Information-Theoretic Bounds on Transfer Generalization Gap Based on Jensen-Shannon Divergence

TL;DR

This paper derives novel information-theoretic bounds on the transfer generalization gap using generalized Jensen-Shannon divergences, capturing domain shift and sensitivity of the transfer learner, applicable even with unbounded loss functions.

Contribution

It introduces new bounds based on generalized Jensen-Shannon divergence that handle domain shift and unbounded losses, improving upon previous KL divergence-based bounds.

Findings

Bounds are tighter when domain shift is significant.

Applicable to unbounded loss functions with bounded cumulant generating functions.
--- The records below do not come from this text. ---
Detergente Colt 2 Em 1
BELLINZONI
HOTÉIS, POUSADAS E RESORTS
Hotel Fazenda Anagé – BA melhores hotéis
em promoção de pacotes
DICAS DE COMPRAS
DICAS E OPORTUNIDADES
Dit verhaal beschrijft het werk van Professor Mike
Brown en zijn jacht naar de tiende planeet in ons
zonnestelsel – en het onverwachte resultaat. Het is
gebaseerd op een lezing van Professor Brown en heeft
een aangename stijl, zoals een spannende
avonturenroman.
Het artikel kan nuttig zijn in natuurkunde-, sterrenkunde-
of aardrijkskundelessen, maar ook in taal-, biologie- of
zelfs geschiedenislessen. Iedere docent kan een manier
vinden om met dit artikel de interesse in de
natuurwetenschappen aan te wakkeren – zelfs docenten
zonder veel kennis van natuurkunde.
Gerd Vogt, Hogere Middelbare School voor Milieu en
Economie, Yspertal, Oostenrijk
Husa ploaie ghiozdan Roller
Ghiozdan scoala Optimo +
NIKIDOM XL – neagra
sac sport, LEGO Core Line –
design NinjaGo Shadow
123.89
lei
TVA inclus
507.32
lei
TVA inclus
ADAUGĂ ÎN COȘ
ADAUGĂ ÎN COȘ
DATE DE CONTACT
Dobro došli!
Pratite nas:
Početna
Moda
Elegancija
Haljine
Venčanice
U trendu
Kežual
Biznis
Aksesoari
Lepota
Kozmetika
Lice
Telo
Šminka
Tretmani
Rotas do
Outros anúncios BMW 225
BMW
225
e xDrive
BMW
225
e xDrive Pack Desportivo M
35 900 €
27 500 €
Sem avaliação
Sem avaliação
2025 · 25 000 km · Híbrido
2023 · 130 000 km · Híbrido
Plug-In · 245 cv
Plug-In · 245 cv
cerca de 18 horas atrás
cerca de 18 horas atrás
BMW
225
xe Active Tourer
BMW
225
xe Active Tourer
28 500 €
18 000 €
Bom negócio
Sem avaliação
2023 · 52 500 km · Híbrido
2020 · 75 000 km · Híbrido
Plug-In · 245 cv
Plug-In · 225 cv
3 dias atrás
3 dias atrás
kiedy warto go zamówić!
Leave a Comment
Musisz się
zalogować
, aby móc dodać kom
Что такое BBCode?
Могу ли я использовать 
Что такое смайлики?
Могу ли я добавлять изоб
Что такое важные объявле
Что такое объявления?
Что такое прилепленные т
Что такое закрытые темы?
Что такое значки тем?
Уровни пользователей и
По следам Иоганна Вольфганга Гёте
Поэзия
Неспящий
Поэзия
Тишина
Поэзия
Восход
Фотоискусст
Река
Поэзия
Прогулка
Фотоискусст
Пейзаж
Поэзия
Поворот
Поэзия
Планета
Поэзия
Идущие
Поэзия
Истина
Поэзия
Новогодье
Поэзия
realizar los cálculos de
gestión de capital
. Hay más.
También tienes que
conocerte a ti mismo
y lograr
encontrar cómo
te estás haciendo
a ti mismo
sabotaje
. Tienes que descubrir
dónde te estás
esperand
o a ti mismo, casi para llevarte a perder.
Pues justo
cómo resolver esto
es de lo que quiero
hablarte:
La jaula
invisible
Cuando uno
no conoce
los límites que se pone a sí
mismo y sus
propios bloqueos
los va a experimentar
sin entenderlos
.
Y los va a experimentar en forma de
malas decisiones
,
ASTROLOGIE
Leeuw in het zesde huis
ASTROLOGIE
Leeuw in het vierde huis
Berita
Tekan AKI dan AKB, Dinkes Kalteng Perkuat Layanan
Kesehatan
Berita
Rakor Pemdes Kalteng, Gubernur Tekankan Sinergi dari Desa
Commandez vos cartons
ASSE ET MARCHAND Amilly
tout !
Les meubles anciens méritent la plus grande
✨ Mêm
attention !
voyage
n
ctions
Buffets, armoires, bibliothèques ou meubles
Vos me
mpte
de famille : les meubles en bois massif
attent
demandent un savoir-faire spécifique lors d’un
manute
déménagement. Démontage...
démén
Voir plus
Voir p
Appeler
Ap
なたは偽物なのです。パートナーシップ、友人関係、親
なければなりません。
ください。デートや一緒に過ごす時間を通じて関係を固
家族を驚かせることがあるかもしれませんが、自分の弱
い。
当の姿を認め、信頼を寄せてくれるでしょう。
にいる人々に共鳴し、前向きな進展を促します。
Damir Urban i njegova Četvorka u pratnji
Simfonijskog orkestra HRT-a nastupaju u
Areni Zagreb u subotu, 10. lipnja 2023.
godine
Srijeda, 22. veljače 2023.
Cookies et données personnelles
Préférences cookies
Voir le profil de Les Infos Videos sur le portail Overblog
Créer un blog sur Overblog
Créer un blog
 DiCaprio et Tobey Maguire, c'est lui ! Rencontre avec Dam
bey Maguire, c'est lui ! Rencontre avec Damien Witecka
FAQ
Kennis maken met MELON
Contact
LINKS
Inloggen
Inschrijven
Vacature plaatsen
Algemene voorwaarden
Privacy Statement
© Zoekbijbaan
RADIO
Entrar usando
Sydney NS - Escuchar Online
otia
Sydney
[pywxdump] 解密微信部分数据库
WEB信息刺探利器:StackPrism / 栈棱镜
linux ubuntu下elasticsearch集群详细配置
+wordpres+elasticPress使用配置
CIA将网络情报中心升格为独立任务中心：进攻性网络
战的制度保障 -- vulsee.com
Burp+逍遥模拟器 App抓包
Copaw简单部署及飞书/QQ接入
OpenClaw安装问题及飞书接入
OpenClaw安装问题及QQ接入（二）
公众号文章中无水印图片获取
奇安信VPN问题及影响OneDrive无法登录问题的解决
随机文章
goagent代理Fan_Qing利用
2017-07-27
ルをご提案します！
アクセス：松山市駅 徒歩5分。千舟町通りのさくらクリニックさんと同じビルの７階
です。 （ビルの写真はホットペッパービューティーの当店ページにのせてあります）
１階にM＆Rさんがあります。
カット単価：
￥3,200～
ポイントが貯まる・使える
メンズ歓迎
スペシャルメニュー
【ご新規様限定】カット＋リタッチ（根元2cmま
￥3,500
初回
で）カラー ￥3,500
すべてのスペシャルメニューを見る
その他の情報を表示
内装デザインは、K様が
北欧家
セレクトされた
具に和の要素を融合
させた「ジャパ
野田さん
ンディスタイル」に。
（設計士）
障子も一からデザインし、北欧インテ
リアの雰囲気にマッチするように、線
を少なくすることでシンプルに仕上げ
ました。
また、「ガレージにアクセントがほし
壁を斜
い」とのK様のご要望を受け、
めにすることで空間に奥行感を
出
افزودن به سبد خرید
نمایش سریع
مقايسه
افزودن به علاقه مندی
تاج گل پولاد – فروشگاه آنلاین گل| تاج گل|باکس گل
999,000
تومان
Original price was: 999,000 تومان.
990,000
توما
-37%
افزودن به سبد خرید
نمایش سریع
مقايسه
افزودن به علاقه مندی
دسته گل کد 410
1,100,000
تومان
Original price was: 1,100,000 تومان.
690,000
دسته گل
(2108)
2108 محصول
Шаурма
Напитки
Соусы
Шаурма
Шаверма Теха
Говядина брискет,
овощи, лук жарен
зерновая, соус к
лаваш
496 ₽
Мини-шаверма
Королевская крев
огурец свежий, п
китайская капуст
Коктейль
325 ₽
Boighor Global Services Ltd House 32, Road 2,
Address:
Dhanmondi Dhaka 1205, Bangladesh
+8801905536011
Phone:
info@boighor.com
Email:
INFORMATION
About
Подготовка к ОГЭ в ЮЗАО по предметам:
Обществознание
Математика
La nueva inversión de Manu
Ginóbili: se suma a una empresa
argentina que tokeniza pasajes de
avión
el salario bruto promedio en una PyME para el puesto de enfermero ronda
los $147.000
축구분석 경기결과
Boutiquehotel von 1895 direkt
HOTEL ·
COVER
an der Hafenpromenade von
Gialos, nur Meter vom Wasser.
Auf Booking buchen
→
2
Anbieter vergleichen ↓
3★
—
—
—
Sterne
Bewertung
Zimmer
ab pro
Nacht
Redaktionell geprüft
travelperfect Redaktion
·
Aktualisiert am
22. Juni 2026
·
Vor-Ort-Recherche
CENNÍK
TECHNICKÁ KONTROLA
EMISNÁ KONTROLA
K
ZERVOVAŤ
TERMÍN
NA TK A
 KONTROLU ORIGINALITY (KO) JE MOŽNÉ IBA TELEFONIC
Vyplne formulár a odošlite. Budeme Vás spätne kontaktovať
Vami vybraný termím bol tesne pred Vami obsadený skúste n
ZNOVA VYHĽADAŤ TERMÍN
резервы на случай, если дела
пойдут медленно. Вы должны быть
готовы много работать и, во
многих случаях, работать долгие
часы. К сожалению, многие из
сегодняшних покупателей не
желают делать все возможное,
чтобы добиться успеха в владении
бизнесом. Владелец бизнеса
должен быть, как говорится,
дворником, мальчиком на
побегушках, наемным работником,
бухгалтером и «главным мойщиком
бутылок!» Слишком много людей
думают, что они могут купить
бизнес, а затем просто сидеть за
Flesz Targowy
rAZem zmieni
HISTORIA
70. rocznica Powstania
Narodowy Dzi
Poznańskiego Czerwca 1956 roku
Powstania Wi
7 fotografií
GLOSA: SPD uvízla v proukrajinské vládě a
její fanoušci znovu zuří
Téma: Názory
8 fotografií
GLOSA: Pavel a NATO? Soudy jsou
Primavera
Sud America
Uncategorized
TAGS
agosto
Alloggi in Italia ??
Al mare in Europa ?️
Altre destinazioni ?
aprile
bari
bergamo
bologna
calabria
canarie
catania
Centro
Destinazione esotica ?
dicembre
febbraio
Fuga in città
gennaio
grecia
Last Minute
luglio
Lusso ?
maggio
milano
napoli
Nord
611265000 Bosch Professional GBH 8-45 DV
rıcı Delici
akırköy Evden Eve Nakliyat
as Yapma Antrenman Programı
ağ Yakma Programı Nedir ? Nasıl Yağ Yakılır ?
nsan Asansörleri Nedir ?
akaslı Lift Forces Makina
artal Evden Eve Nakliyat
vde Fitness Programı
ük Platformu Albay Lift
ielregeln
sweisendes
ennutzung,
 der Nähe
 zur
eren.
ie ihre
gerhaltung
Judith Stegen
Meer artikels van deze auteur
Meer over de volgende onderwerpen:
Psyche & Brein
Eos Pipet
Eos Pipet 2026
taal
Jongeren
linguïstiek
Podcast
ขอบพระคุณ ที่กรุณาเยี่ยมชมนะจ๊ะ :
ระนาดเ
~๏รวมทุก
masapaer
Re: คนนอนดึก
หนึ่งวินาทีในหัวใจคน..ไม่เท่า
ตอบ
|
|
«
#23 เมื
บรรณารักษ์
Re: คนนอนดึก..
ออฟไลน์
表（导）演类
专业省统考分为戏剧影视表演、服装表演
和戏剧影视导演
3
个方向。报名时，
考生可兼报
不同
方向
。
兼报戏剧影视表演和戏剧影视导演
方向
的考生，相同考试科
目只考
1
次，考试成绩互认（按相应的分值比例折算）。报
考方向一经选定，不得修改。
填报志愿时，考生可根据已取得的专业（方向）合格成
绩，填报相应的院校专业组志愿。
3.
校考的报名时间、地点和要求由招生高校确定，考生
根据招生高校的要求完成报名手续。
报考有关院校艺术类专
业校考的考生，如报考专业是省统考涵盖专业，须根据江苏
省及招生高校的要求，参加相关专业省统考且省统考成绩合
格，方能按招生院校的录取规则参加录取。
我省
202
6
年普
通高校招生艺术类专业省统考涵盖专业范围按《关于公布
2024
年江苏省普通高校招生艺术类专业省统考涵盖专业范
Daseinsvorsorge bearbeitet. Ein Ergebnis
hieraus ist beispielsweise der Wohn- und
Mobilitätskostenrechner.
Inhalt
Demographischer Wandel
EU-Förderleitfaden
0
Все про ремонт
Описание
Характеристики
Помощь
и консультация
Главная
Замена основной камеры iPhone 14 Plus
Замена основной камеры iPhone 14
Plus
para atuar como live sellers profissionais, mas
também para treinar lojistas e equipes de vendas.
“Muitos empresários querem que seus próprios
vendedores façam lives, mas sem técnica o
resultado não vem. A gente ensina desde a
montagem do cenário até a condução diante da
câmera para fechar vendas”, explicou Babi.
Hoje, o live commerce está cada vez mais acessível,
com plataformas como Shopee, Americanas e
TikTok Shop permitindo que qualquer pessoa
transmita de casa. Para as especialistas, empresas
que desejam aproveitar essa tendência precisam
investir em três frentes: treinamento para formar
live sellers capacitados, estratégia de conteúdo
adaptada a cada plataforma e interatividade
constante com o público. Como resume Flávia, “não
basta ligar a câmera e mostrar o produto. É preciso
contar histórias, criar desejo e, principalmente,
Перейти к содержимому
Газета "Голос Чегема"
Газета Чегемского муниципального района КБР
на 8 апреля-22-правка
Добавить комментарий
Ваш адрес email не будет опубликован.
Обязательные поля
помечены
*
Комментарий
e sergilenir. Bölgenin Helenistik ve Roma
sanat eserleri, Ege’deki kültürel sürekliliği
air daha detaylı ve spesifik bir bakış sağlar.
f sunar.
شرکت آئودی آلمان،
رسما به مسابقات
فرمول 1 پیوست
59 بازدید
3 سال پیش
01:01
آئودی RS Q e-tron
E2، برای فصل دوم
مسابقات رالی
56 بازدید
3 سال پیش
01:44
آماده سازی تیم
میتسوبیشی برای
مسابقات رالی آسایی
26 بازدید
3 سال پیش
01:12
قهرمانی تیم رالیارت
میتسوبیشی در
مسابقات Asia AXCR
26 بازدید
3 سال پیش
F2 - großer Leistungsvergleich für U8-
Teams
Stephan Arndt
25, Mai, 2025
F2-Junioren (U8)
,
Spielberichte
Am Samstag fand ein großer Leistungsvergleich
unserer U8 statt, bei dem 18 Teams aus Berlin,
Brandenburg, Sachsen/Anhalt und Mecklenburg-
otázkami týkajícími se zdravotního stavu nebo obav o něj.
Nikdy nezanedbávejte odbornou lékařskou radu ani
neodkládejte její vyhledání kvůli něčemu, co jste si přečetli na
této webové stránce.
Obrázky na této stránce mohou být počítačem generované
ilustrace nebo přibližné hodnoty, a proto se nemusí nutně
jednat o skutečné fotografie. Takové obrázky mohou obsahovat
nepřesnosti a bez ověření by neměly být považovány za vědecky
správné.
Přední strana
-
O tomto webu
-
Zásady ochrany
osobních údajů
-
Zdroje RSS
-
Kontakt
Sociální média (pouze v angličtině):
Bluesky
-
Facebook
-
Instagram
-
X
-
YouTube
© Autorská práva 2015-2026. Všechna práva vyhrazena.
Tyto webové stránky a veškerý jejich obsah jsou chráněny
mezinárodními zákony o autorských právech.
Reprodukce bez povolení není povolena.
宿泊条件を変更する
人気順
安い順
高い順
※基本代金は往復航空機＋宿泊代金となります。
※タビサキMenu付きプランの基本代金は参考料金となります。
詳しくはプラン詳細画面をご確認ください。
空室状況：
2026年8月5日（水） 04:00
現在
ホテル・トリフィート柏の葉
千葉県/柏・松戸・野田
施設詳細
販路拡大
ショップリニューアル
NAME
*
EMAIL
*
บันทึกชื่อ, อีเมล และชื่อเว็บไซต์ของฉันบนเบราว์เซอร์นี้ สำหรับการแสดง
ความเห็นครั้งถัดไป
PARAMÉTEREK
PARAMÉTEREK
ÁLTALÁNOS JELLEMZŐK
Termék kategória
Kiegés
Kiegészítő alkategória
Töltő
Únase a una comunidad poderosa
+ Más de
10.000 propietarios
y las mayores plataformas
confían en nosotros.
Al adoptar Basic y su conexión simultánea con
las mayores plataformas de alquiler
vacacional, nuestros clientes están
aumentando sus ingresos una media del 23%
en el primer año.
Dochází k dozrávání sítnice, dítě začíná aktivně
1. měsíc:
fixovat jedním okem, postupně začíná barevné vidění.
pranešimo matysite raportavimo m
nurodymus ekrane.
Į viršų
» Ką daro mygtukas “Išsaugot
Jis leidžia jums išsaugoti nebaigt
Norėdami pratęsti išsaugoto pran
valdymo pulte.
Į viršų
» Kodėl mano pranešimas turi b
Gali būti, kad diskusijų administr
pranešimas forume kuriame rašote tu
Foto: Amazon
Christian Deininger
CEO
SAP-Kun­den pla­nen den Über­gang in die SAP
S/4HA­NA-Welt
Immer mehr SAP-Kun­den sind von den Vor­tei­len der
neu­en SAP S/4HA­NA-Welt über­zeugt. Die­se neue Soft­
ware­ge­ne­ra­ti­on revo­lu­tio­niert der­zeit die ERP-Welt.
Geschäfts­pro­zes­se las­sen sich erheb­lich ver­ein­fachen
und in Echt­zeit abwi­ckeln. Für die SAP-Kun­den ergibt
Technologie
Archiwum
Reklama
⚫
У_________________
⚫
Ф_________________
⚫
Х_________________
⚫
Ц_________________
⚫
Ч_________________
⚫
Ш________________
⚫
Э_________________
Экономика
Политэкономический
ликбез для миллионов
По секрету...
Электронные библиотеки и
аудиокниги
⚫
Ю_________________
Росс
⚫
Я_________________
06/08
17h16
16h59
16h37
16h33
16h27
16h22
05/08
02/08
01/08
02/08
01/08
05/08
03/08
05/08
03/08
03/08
Numerical example demonstrates the bounds' effectiveness.

Abstract

In transfer learning, training and testing data sets are drawn from different data distributions. The transfer generalization gap is the difference between the population loss on the target data distribution and the training loss. The training data set generally includes data drawn from both source and target distributions. This work presents novel information-theoretic upper bounds on the average transfer generalization gap that capture $(i)$ the domain shift between the target data distribution $P'_Z$ and the source distribution $P_Z$ through a two-parameter family of generalized $(\alpha_1,\alpha_2)$-Jensen-Shannon (JS) divergences; and $(ii)$ the sensitivity of the transfer learner output $W$ to each individual sample of the data set $Z_i$ via the mutual information $I(W;Z_i)$. For $\alpha_1 \in (0,1)$, the $(\alpha_1,\alpha_2)$-JS divergence can be bounded even when the support of $P_Z$ is not included in that of $P'_Z$. This contrasts the Kullback-Leibler (KL) divergence $D_{KL}(P_Z||P'_Z)$-based bounds of Wu et al. [1], which are vacuous under this assumption. Moreover, the obtained bounds hold for unbounded loss functions with bounded cumulant generating functions, unlike the $\phi$-divergence based bound of Wu et al. [1]. We also obtain new upper bounds on the average transfer excess risk in terms of the $(\alpha_1,\alpha_2)$-JS divergence for empirical weighted risk minimization (EWRM), which minimizes the weighted average training losses over source and target data sets. Finally, we provide a numerical example to illustrate the merits of the introduced bounds.